__Source records__:
--------------------
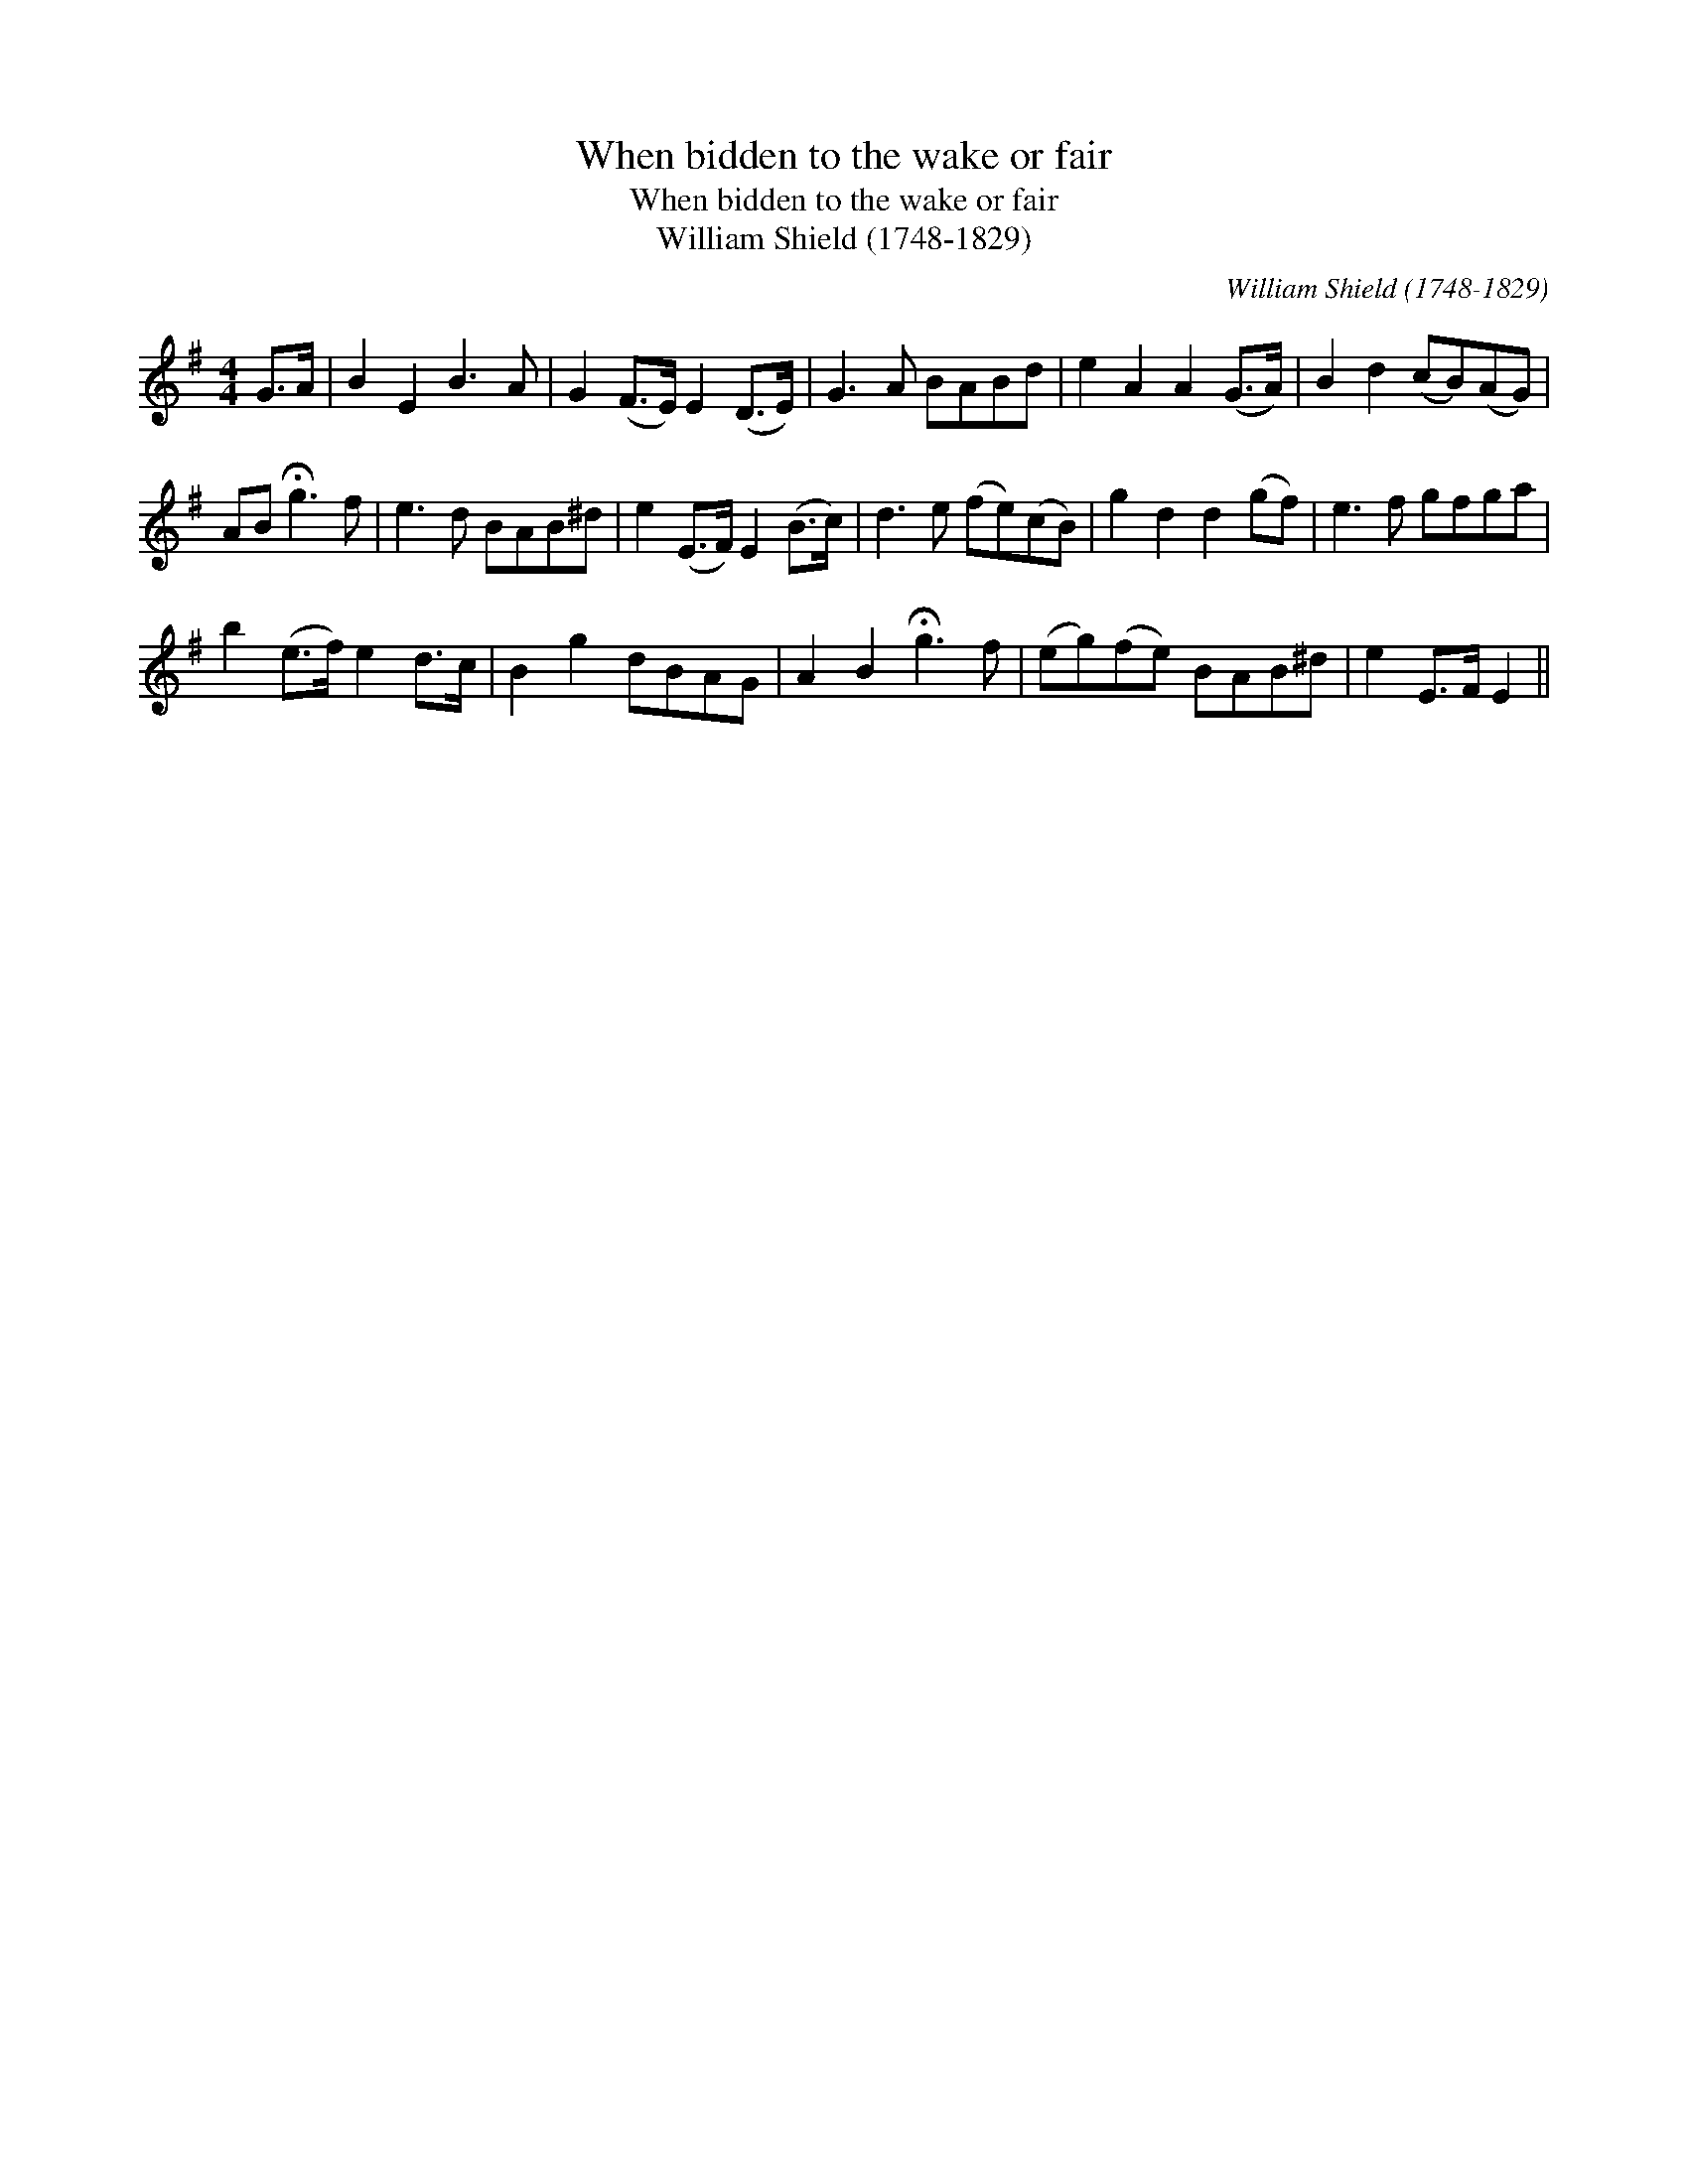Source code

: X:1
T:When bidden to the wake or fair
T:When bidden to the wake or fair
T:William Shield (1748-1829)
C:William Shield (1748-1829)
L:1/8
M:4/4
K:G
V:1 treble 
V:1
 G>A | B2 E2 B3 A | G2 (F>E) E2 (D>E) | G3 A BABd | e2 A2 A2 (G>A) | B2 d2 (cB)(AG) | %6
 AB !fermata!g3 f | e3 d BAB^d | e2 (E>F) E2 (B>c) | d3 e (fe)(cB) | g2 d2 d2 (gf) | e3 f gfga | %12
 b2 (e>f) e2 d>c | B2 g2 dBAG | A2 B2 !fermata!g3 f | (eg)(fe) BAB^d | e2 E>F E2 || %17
--------------------
__Goal of the exercise__: Retype the records above exactly, leaving every picture out of your copy.

__Completed exercise__:
Source code

: X:1
T:When bidden to the wake or fair
T:When bidden to the wake or fair
T:William Shield (1748-1829)
C:William Shield (1748-1829)
L:1/8
M:4/4
K:G
V:1 treble 
V:1
 G>A | B2 E2 B3 A | G2 (F>E) E2 (D>E) | G3 A BABd | e2 A2 A2 (G>A) | B2 d2 (cB)(AG) | %6
 AB !fermata!g3 f | e3 d BAB^d | e2 (E>F) E2 (B>c) | d3 e (fe)(cB) | g2 d2 d2 (gf) | e3 f gfga | %12
 b2 (e>f) e2 d>c | B2 g2 dBAG | A2 B2 !fermata!g3 f | (eg)(fe) BAB^d | e2 E>F E2 || %17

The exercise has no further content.